The history of art has produced few works as ambitious and as valuable as the AmberRoom. Famous throughout Europe as the 'eighth wonder of the world', its vast and intricately worked amber panels were sent in 1717 by Frederick I of Prussia as a gift to Peter the Great of Russia, and soon became a symbol of Russia's imperial might.
For over two hundred years the room remained in its Russian palace, but with the outbreak of the Second World War, Hitler laid claim to it as a showpiece for the Third Reich. When the Nazis swept into Leningrad, it was wrenched from the walls, packed into crates and disappeared from view, never to be seen again.
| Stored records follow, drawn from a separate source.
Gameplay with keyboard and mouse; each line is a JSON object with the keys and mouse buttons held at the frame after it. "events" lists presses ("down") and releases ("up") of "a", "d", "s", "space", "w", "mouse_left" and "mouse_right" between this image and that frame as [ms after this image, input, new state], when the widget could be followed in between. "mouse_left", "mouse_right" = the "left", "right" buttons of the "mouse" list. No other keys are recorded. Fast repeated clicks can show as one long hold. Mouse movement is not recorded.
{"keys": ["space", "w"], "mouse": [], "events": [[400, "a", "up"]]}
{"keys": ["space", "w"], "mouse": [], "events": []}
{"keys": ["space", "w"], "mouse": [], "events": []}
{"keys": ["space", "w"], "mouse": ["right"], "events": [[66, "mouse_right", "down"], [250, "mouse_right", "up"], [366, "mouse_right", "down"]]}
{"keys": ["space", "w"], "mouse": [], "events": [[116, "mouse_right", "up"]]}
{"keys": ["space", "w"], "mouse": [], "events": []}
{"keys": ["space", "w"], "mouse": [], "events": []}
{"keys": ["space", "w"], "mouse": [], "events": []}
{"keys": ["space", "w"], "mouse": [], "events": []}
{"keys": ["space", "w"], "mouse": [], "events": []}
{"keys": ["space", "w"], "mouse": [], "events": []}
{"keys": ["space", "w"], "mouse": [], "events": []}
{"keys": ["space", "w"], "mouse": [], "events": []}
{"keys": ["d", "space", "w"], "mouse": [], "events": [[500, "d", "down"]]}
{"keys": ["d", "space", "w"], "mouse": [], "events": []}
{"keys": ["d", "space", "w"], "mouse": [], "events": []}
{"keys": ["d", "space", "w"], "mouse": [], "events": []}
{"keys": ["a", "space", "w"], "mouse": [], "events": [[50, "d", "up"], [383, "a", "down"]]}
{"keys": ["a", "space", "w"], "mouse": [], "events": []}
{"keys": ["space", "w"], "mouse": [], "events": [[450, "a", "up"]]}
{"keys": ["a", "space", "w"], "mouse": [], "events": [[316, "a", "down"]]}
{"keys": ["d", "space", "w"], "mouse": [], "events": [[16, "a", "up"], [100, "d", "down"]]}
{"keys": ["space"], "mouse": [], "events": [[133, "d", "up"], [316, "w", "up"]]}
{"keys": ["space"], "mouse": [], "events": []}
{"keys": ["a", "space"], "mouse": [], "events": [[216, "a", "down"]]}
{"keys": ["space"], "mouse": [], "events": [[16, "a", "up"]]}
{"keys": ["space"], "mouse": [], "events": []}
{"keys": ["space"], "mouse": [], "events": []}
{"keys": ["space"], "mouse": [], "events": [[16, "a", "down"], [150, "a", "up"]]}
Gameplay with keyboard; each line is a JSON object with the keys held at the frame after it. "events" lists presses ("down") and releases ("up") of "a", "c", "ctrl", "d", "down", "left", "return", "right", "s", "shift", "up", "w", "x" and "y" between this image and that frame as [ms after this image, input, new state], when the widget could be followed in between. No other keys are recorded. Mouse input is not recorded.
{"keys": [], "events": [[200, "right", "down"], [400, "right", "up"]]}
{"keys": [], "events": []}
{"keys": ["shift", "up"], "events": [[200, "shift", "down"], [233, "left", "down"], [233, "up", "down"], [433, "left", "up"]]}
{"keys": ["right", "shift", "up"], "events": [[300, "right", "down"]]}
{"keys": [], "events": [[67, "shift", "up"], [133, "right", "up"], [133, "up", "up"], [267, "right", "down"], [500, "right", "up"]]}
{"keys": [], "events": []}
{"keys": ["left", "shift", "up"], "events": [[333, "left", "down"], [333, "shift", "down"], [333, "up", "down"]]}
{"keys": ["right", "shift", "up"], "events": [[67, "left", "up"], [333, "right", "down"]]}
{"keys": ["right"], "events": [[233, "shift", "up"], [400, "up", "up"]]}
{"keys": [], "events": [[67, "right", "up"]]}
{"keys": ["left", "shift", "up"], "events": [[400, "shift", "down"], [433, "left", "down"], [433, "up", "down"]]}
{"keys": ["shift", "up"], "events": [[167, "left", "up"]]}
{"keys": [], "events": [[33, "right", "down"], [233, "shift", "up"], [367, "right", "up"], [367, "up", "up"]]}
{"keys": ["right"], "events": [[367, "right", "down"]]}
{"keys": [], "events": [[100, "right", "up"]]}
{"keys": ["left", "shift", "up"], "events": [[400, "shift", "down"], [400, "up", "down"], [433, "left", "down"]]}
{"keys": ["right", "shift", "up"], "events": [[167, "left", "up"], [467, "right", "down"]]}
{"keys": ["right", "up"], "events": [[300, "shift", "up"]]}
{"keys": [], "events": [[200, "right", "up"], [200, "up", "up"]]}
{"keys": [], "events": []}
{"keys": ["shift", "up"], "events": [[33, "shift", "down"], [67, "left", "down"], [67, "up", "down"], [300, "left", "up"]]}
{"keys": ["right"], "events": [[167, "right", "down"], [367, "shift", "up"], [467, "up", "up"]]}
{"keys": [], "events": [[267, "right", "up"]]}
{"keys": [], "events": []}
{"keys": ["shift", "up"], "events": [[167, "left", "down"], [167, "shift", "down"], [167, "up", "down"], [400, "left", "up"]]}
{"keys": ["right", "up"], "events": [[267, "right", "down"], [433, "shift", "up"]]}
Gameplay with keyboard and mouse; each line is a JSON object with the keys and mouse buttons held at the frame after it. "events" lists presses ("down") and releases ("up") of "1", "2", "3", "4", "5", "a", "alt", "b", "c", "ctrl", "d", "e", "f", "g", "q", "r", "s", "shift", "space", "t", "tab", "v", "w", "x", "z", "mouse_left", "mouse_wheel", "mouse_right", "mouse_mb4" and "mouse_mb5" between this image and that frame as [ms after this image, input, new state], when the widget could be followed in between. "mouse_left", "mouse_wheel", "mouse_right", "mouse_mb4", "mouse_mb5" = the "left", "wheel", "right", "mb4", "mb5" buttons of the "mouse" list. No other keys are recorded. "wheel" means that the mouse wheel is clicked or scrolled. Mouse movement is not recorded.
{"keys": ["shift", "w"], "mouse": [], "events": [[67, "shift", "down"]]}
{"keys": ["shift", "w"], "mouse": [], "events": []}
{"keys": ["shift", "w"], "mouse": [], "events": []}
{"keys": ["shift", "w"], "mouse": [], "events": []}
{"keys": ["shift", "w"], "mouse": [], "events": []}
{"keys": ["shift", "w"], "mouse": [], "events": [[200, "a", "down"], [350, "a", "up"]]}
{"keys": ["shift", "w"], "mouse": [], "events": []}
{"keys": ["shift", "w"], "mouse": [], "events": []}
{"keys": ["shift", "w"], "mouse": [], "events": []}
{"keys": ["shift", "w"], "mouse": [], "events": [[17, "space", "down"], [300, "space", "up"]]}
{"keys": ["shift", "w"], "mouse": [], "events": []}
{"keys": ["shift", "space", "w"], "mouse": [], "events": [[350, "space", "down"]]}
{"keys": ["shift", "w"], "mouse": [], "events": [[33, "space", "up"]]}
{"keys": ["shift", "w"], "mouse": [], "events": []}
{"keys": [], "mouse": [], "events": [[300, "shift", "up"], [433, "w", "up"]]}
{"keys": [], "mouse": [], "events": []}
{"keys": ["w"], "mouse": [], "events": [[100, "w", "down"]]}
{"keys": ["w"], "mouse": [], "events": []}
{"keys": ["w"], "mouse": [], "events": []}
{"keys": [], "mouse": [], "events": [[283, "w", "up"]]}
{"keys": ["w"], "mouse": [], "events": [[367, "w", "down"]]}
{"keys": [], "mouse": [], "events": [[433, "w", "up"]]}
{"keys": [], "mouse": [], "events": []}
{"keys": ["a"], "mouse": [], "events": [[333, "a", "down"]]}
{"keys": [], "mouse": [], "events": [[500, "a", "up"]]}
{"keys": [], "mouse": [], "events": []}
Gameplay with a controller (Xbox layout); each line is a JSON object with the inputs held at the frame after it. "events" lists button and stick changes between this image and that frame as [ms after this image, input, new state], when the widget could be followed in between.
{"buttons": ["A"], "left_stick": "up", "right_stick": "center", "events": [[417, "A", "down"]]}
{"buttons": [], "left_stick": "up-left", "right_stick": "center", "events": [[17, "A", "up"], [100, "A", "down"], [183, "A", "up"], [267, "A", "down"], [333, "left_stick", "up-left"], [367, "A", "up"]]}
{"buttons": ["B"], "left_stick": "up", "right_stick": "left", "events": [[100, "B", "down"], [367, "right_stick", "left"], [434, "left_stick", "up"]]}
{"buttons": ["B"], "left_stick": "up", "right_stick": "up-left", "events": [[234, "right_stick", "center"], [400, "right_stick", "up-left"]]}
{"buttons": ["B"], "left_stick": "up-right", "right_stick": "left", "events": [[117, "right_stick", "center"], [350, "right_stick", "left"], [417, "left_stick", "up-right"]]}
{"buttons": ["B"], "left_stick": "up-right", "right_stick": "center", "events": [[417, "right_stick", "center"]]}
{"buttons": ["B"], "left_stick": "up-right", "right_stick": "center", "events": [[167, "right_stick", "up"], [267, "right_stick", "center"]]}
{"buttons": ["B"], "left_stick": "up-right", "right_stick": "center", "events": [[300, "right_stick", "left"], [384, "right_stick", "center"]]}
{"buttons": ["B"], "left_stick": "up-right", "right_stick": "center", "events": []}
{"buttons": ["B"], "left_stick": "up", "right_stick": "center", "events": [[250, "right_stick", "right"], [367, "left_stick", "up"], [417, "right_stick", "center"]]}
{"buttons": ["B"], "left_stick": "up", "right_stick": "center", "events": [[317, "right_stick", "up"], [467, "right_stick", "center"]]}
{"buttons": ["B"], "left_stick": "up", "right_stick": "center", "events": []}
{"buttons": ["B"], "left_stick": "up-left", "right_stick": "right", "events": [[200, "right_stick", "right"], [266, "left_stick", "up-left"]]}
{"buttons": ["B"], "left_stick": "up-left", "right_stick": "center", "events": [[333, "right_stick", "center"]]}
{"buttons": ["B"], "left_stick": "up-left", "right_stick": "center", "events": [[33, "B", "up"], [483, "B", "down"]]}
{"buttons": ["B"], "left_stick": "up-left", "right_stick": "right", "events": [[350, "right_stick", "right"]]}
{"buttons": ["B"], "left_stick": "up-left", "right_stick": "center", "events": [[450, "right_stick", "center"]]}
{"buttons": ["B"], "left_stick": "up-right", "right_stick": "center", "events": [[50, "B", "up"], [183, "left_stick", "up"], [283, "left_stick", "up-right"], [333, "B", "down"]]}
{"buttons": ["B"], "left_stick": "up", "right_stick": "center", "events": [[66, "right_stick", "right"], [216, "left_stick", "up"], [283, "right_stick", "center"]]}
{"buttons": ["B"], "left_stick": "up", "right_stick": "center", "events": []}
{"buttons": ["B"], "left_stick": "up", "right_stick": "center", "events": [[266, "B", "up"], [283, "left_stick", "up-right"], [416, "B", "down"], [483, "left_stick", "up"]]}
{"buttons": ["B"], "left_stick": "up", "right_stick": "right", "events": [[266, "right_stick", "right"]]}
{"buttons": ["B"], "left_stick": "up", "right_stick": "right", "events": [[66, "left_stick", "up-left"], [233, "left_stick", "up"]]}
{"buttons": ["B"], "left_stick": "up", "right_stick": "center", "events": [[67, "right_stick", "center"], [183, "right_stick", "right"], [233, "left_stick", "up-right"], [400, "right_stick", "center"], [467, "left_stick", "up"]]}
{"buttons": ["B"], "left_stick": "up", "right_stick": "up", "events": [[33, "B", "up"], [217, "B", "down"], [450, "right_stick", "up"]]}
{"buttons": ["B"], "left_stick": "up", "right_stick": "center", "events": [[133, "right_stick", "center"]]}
Catherine Scott-Clark and Adrian Levy have gone further along on the trail of this great, lost treasure than anyone before them to unravel the jumble of evidence surrounding its fate. It is a search that catapulted them across eastern Europe and into the menacing world of espionage and counter-espionage. In the archives in St Petersburg and Berlin, amid boxes of hitherto unseen diaries, letters and classified reports, they uncovered for the first time an astounding conspiracy to hide the truth.
In a gripping climax that is a triumph of detection and narrative journalism, The Amber Room shows incontrovertibly what really happened to the most valuable lost artwork in the world. The hoax it reveals will change our understanding of the twentieth century.